# Teks Bacaan:
Oleh: Tio Pirnando*
Akrobat listrik di kampung saya sudah tidak bisa ditolerir. Coba bayangkan, ketika Anda diharuskan bekerja dari rumah alias work from home (WFH), sandaran utamanya kecepatan internet, yang berpaut dengan kondisi listrik, saat tugas kerja Anda selesai, misalkan Anda mengetik di laptop atau komputer atau…(terserah pakai apa saja), tiba-tiba listriknya mati tanpa aba-aba, tanpa kedap-kedip memberi kode? Saya yakin, Anda sangat mangkel, setidaknya ngedumel. Atau saya saja yang begitu, karena laptop langsung mati.
Desa saya yang berlokasi di tengah-tengah Provinsi Jambi (ini perkiraan saja), permasalahan listrik masih menjadi kendala utama. Dari kecil sampai SMA dulu, ketika listrik mati hingga seharian, warga memang biasa saja. Bahasa halusnya, listrik sudah masuk kampung saja sudah bersyukur. Bapak-bapak tidak perlu lagi membawa petromak ketika menghadiri hajatan pada malam hari. Dengan adanya listrik, petromak pun di museumkan dalam geladak tempat penyimpanan padi.

# Petunjuk 1:
Kutiplah seluruh daftar di bawah ini baris demi baris tanpa mengubah apa pun, tetapi jangan sertakan gambarnya dalam jawaban.

# Daftar Entri:
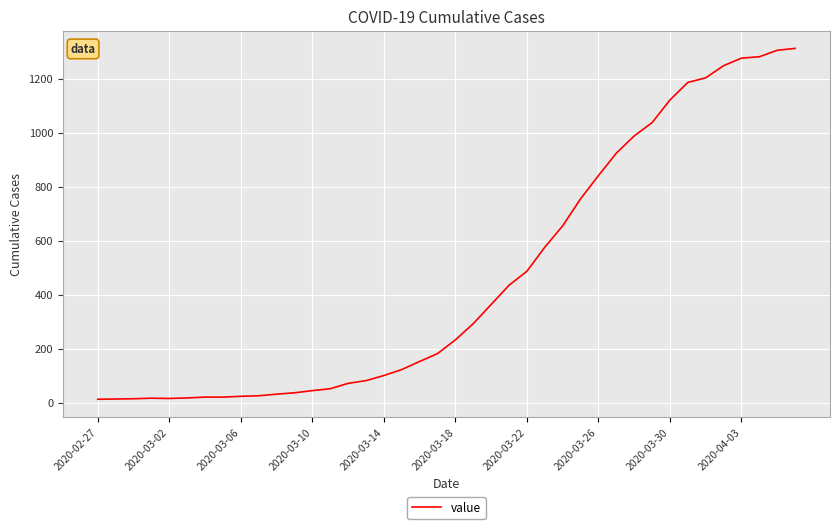

What is the smallest value displayed?

13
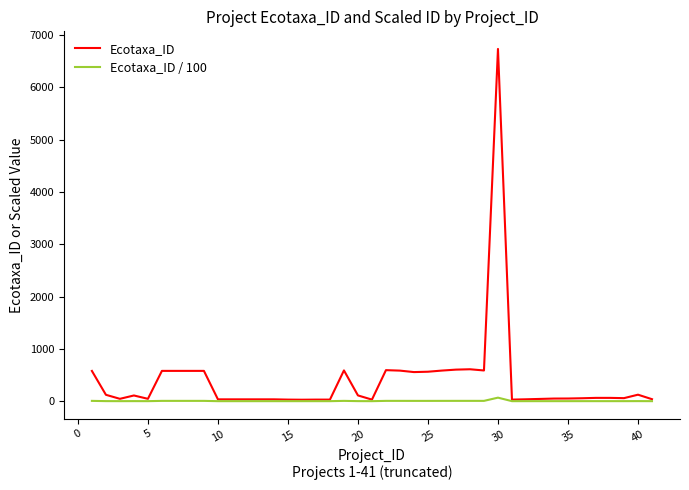

Does the chart have visible grid lines?

No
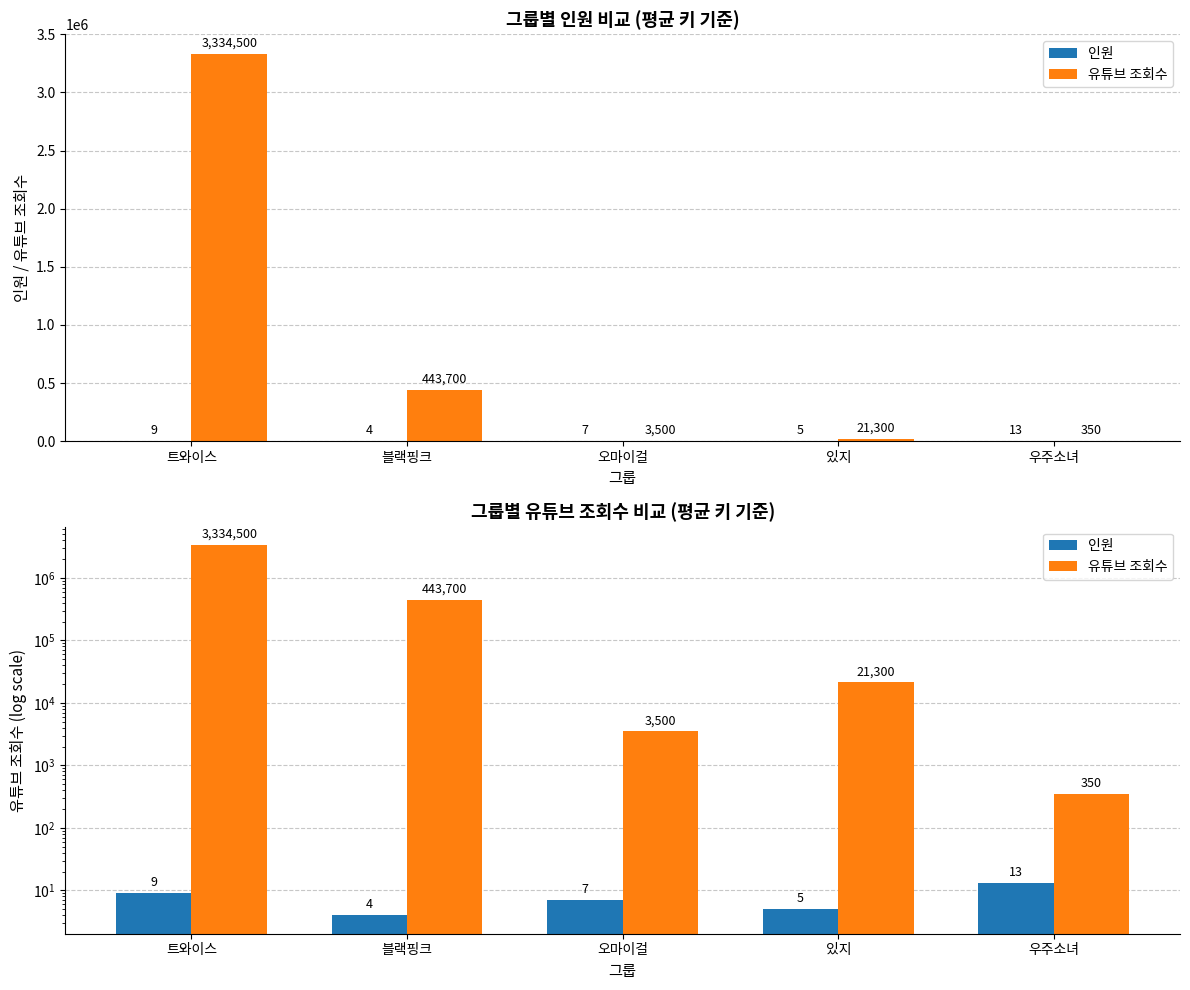

What is the label of the 5th bar from the left?

우주소녀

# Petunjuk 2:
Sebutkan semua alat atau perangkat yang disebut dalam teks tentang listrik di kampung.

# Hasil Latihan 1:
What is the smallest value displayed?

13

Does the chart have visible grid lines?

No

What is the label of the 5th bar from the left?

우주소녀

# Hasil Latihan 2:
laptop, komputer, petromak